Nothing has changed in here. The TARDIS is a constant.
Grantaire turns on the message the Doctor had left for him. He hangs onto the words he recalls the Doctor saying in his head every day, because those instructions are the last threads of the only lifeline he has.
Instructions. He is trying his best, but following none of them well.
He dreads hearing the last of them again.
“And you. Don’t let me forget you.”
You.
The word can send a shiver wracking his core from head to toe, can sober him faster than a bucket of ice-cold water. It does, too, even when it is Enjolras who utters it. It shocks him, that electric current sparking the image of the Doctor, the Doctor thinking of him, caring. Enjolras is nearly always accusing him, employing the direct address as a call to combat or perhaps a rebuke, but that doesn’t matter, Grantaire doesn’t care. Because he remembers the way the Doctor says you, like he attaches importance to the word, and importance to the human being behind it.
It is ridiculous.
Of everyone - in the world, in the universe, in all of time - the Doctor could have held out his hand to, why had it been Grantaire?

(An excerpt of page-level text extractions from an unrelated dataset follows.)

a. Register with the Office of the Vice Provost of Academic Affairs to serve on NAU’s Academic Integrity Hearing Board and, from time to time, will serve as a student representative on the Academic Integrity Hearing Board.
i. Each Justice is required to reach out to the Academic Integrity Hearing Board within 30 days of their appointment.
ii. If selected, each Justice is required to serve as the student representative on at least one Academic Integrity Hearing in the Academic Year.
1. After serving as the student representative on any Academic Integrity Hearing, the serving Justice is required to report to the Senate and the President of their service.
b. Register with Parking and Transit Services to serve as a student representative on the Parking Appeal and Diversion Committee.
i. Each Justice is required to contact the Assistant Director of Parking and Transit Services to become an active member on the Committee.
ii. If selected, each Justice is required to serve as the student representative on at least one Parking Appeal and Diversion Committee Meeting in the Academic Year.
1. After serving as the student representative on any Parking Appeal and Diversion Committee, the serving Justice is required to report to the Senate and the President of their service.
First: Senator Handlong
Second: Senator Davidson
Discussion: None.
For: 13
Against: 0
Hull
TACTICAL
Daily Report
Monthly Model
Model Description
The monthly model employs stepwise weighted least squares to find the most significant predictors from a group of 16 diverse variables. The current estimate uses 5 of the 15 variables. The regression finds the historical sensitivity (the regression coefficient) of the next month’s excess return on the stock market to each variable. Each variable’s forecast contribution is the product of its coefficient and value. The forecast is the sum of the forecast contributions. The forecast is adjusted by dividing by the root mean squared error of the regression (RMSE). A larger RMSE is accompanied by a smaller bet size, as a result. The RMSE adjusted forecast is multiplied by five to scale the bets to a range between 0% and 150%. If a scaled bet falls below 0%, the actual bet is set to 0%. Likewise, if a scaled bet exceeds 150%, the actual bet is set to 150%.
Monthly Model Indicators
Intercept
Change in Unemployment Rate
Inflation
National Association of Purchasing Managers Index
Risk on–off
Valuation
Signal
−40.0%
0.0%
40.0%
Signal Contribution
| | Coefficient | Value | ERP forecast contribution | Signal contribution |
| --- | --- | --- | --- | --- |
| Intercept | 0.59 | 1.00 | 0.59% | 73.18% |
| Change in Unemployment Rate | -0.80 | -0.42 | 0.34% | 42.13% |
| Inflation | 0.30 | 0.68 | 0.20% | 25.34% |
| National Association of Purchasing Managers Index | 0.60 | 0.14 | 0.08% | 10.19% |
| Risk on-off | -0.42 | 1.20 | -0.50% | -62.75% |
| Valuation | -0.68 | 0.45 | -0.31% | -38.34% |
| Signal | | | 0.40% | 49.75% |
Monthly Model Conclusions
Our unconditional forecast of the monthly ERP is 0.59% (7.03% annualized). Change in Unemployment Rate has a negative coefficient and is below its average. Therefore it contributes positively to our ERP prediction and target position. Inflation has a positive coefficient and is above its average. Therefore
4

“I don’t know,” he tells the TARDIS helplessly, fiercely swallowing the bitterness. “I don’t know what to do.”
--
Four have already wandered across the path of the Family of Blood. A Father, a Mother, a Sister, a Brother.
A police inspector. A working woman. A little street girl. A National Guardsman.
They watch the door of a small blue box swing shut, watch a dark-haired man tuck the key strung around his neck back under his shirt, and watch where he goes the rest of the night.
They turn their heads and sniff the air.
The Doctor, they whisper. The Doctor is here.